There was something incredibly special about the Christmas Eve performance of The Nutcracker. It was more than the vibrant and intense music by Pyotr Tchaikovsky, which she loved more than any other score. There wasn't a person alive who couldn't hum "Variation II: The Dance of the Sugar Plum Fairy," even if he or she didn't know that was what it was called. The tune was synonymous with Christmas. And, sure, there would be a hard-core group of ballet traditionalists sitting in the audience who were there to appreciate the magic of James Kudelka's choreography, and to ensure the current ballet company hadn't messed with their idea of perfection. The way he'd changed the Snow Queen pas de deux into a pas de trois was one of her favorite things about his interpretation. And of course, legendary Santo Loquasto's staging, with its huge Fabergé egg and other nods to Russia. Some had simply come to check on whether dancer-turned-artistic-director of the National Ballet of Canada, Karen Kain, was still as deserving of the position as ever.
But the Christmas Eve performance was really all about the children, because on that night of all nights, they were so much more open to suspending their belief. Row after row of families were coming together in their finest to stop for a moment and enjoy the ballet. Little girls, their hair pulled into pigtails, fussed with their velvet dresses and patent leather shoes. Little boys wearing Christmas sweaters and dress pants instead of jeans sat gazing toward the stage in excitement. Lexi wished it could be like this every day. She'd love to see more children at the ballet throughout the year.
She spotted a little boy, no older than five, dancing in the aisle, his parents attempting to coax him back to his seat. He'd obviously had dance lessons, his little feet moving between first, second, and third position, his arms waving in all directions. For certain, he needed work on his port de bras, but he had a certain cute potential. Lexi studied him for a few moments longer. He was who she was going to think of as she poured her soul into her character.
As the auditorium started to fill, Lexi hurried from her hiding place to the backstage area where she could remove her warm-up pants, take off her boots, and begin the process of putting on her shoes.
Once her feet were bare, she selected one of the three pairs of ballet shoes she had prepared for this performance. Usually two pairs were enough, allowing her to change partway through the show as her shoes softened. But she liked to keep a third pair ready in case of an emergency, like a ribbon becoming unstitched.

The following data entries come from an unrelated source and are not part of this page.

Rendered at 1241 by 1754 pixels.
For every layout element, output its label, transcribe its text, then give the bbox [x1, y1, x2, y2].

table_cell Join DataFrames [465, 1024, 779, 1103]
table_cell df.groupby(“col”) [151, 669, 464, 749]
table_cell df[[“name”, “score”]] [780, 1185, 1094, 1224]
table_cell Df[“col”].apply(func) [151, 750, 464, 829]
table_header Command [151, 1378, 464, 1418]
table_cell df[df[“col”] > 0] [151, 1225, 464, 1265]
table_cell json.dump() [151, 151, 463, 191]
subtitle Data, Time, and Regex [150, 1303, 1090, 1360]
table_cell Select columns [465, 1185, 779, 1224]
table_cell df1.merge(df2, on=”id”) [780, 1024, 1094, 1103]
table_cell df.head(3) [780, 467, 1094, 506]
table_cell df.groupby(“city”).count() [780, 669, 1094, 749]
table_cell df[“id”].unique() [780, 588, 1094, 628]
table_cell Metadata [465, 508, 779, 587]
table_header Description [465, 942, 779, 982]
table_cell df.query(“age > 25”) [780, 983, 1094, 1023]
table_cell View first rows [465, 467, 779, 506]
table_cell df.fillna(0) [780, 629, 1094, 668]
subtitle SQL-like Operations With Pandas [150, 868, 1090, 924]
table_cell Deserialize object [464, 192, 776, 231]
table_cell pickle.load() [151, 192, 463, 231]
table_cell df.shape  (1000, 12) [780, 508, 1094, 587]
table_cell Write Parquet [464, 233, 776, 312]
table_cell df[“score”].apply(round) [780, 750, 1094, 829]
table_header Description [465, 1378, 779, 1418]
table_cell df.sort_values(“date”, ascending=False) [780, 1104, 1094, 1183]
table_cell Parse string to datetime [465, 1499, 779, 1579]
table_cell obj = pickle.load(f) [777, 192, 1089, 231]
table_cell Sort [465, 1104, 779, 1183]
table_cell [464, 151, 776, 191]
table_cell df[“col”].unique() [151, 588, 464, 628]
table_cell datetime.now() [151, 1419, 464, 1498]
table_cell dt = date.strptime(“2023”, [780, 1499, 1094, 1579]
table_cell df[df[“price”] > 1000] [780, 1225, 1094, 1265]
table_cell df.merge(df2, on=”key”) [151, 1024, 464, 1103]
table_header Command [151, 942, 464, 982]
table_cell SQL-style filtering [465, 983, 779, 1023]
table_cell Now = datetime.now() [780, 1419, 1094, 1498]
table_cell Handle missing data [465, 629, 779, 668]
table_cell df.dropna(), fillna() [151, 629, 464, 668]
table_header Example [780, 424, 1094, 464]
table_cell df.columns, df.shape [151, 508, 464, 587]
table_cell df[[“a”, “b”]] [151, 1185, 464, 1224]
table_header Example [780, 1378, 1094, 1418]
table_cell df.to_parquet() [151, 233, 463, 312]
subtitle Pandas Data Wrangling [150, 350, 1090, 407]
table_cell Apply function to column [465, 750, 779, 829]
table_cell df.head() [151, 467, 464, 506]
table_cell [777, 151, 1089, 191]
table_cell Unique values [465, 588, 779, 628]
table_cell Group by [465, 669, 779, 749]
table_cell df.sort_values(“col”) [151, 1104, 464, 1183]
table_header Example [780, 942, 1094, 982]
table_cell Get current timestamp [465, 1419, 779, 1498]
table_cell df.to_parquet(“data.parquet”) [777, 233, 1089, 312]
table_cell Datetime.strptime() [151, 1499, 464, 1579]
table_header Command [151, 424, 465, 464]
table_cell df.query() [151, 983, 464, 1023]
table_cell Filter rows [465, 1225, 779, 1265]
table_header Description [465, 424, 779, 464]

She rubbed her heel in the chalk and began the process of preparing her toes. She put a gel square on the front of her big toe and wound tape around it to keep it in place. Wiggling her toe backward and forward, she adjusted the tape until it was exactly where she wanted it. Then she did the same with her second toe. She always started with her right foot, a ritual she had begun at the Canadian National Ballet School, and now it was a habit she couldn't break. She repeated the process on her left foot.
After her toes had been prepared, she slipped on her tights and pulled them over the pale pink leotard she wore underneath her tutu to prevent all the sequins and stitching from chafing. Next, she pulled on a pair of her favorite indestructible white ripstop pants to keep her warm. Then she began the painstaking process of making sure her feet were comfortable in her shoes and that her body was loosened up for the performance. The orchestral warm-up resonated through the theater, sending a buzz of excitement straight through her, but Lexi wasn't required on stage until the end of the first act.